Nerden Nereye / Nur Dinçkan
Tasavvuf ilminin pratik uygulamasını yapmaya çalışan tarikatlarda ders olarak uygulanan zikirlerin asıl amacı, salikin nefsini tezkiye/temizlemek, kalbini tasfiye /saflaştırmaktır.
Evrad olarak yapılan günlük derslerin amacı, ahlakın Müslüman şahsiyeti oluşturacak, geliştirecek, güzelleştirerek kemale erdirmesidir.
Kibir, hased, gösteriş, dünya sevgisi, vb. vd. kötü huyların yapılan evradla beraber değişmemesi salikin yerinde sayması demektir.
Bugün, tarikatlara mensup insanlarda açıkça gözlemlendiği gibi yapılan dersler artık güzel ahlakın kazanılmasına vasıta olmasından çıkmış, yol anlamına gelen tarikatın kendisi gibi amaç haline gelmiştir.
Ahlâkî kemalat değil, insanları maddi ve psikolojik olarak bir araya getiren, rahatlatan topluluklar hayata geçmiştir.
Kendi sahsiyetlerini gerçekleştiremeyenler, tarikatlar içerisinde aidiyet duygusuyla şahsiyet kazanma gayretindedirler.
Klâsik tasavvuf kaynaklarına göre her Müslüman, nefsinin tutkularından kurtulup, Allah’a özgürce kul olmalıdır.
Her insan kendi istidat ve kabiliyetleri dikkate alınarak terbiye edilmesi gerekirken, bugünkü tarikat uygulamaları, insanları tek tipleştirip, Allah’a giden yolda engelleri kaldırmak yerine, takıntılı birçok psikolojik engeller çıkarmaktadır.
İnsanlar tarikatlarla fert olmaktan çıkarılarak kitle haline getirilip, bir merkezden kolayca sevk ve idare edilmektedir.

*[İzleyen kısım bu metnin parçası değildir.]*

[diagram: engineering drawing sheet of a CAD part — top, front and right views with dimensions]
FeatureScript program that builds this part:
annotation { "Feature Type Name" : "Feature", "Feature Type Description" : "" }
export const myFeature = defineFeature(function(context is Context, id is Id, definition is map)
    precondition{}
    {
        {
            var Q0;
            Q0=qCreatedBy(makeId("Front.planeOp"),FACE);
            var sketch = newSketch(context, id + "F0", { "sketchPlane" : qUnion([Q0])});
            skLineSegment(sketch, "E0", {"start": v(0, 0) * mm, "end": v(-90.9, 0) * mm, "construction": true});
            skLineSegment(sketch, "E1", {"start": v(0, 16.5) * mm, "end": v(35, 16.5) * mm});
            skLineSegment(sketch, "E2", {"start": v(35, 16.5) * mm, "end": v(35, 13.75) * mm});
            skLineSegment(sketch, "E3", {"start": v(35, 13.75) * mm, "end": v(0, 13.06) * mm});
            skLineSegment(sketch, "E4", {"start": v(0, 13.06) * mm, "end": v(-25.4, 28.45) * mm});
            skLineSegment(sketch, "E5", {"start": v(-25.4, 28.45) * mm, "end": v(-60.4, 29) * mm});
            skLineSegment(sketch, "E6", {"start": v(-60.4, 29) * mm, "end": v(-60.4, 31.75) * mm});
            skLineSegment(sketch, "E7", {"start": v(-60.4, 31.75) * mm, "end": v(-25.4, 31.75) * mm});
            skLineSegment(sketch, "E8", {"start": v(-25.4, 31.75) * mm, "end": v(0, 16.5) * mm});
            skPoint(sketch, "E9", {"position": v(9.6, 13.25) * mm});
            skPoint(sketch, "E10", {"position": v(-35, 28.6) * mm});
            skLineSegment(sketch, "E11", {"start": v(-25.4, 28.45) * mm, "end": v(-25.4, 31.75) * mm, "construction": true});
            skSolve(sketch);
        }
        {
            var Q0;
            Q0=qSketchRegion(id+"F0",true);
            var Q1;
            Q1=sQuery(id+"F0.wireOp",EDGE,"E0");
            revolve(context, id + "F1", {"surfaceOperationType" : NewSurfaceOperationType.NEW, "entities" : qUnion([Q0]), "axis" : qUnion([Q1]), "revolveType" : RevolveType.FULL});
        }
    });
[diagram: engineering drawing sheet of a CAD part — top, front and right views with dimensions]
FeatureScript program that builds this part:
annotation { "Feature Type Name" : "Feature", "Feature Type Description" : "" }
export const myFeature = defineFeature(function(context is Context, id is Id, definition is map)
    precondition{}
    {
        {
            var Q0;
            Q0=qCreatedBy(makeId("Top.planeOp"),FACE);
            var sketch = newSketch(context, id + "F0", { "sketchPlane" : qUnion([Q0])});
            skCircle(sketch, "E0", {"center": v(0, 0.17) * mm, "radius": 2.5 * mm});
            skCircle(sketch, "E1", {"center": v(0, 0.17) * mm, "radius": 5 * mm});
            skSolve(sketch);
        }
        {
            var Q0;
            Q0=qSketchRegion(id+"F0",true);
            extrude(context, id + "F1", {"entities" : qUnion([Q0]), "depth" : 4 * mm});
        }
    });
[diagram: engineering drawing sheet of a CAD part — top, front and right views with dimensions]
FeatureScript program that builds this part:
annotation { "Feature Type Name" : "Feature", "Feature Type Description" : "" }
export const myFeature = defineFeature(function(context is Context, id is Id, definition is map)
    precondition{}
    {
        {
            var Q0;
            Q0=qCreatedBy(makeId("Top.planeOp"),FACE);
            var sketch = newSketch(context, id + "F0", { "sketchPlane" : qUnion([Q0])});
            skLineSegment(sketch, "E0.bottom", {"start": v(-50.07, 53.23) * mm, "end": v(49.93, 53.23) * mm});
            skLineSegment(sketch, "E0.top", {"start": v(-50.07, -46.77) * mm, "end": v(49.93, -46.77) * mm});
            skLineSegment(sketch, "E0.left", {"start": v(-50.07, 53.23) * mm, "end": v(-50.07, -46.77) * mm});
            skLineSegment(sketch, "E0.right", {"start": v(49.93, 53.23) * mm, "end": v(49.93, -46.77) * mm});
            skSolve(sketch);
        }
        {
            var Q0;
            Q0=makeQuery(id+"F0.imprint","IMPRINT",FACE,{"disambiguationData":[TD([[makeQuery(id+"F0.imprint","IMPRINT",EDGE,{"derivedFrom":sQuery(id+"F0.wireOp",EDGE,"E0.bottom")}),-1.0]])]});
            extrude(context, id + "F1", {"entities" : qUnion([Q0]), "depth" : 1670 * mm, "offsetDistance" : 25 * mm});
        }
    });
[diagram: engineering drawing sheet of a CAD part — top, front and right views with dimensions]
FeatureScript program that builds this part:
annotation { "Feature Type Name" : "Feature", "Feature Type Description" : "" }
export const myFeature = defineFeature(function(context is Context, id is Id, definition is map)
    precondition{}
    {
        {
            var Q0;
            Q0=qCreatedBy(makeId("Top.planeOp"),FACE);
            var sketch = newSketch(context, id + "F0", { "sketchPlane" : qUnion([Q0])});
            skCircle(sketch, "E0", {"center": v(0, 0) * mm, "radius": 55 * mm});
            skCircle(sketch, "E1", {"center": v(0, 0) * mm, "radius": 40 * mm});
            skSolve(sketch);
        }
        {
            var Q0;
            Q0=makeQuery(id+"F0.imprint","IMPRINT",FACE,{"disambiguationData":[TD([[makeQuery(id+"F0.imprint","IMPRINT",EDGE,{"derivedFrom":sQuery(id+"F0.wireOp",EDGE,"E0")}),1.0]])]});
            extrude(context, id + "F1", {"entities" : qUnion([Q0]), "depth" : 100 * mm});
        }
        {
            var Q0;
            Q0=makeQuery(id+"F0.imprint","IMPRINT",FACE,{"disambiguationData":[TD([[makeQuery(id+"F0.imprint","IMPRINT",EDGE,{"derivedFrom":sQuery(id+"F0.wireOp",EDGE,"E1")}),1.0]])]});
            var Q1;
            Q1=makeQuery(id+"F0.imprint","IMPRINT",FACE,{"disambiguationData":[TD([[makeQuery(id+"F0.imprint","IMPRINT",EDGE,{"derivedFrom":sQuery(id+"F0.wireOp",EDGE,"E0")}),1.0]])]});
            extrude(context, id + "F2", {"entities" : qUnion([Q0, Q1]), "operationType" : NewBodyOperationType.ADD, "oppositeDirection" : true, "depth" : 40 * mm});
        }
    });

Bu kitleselliği ve maddi- manevi imkanları kaybetmek istemeyen sözde zühd sahipleri, içinde bulundukları toplumsal yapıyı yöneten siyasi iradeye de her zaman uyum göstermektedirler. Bu yapılarıyla tarikatlar, uyanışa değil, mistik derin uykuya; aşk, cezbe, vecd kavramlarını da kullanarak katkıda bulunmaktadırlar.
İnsanın, Müslümanın uyanışını gerçekleştirecek imkâna sahip tüm oluşumlar, derin uykucular tarafından mensuplarının uyanışına sebep olması korkusundan dolayı düşmanlıkla karşılık görmektedir.
Uyku, insan için rahat bir konum olduğu için rüyalar, keşifler, uykucular tarafından her zaman öncelikli bir konuma gelmiştir.